Records drawn from a dataset
────────
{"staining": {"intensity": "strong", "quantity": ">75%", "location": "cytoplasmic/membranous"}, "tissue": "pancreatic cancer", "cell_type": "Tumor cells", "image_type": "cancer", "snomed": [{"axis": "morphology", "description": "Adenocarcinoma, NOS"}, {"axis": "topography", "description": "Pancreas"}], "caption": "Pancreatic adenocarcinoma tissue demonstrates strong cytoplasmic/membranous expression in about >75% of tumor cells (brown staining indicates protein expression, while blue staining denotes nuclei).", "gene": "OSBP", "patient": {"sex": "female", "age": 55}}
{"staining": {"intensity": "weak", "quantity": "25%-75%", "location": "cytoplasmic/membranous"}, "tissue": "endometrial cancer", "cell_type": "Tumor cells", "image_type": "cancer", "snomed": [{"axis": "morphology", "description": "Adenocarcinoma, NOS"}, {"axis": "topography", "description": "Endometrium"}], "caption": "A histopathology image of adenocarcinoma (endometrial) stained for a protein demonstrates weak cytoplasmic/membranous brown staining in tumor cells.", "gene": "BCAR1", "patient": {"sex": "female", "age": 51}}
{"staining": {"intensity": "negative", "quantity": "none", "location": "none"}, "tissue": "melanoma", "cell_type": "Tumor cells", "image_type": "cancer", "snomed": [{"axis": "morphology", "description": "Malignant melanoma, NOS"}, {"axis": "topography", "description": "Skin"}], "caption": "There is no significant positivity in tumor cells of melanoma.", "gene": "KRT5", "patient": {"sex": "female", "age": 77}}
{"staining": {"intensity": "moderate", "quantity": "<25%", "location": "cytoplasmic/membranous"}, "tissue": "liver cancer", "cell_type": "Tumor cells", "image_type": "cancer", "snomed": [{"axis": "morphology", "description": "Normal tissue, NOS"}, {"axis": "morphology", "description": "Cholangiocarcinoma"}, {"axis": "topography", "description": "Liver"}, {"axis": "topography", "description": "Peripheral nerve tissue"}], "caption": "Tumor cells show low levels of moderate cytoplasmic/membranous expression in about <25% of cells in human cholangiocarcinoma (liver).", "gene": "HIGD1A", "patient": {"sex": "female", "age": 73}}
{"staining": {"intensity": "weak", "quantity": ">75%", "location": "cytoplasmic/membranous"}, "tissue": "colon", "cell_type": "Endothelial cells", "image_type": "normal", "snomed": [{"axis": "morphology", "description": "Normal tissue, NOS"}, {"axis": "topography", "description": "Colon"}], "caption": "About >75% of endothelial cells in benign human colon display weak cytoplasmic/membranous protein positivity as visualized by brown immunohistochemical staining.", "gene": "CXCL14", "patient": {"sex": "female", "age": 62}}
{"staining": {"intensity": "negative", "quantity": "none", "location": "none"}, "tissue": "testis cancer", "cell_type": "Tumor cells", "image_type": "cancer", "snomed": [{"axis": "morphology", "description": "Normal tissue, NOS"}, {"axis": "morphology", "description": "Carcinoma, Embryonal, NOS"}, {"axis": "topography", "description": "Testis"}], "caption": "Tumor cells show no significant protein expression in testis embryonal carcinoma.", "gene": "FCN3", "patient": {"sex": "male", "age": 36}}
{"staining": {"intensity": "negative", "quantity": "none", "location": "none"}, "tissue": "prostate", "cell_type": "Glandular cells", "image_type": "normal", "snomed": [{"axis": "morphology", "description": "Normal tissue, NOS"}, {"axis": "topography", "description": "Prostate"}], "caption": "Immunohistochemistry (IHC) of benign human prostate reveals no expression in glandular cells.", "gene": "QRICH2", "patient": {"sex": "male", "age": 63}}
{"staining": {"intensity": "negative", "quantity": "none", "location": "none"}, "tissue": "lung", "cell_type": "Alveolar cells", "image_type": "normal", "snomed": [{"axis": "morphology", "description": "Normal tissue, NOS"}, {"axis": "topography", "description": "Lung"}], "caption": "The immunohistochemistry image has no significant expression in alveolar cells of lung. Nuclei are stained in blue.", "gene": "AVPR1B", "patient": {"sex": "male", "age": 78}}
────────
* [TASK BRIEF]
Search the entries for the word "demonstrates" and copy every line that has it.

* [SOLUTION]
{"staining": {"intensity": "strong", "quantity": ">75%", "location": "cytoplasmic/membranous"}, "tissue": "pancreatic cancer", "cell_type": "Tumor cells", "image_type": "cancer", "snomed": [{"axis": "morphology", "description": "Adenocarcinoma, NOS"}, {"axis": "topography", "description": "Pancreas"}], "caption": "Pancreatic adenocarcinoma tissue demonstrates strong cytoplasmic/membranous expression in about >75% of tumor cells (brown staining indicates protein expression, while blue staining denotes nuclei).", "gene": "OSBP", "patient": {"sex": "female", "age": 55}}
{"staining": {"intensity": "weak", "quantity": "25%-75%", "location": "cytoplasmic/membranous"}, "tissue": "endometrial cancer", "cell_type": "Tumor cells", "image_type": "cancer", "snomed": [{"axis": "morphology", "description": "Adenocarcinoma, NOS"}, {"axis": "topography", "description": "Endometrium"}], "caption": "A histopathology image of adenocarcinoma (endometrial) stained for a protein demonstrates weak cytoplasmic/membranous brown staining in tumor cells.", "gene": "BCAR1", "patient": {"sex": "female", "age": 51}}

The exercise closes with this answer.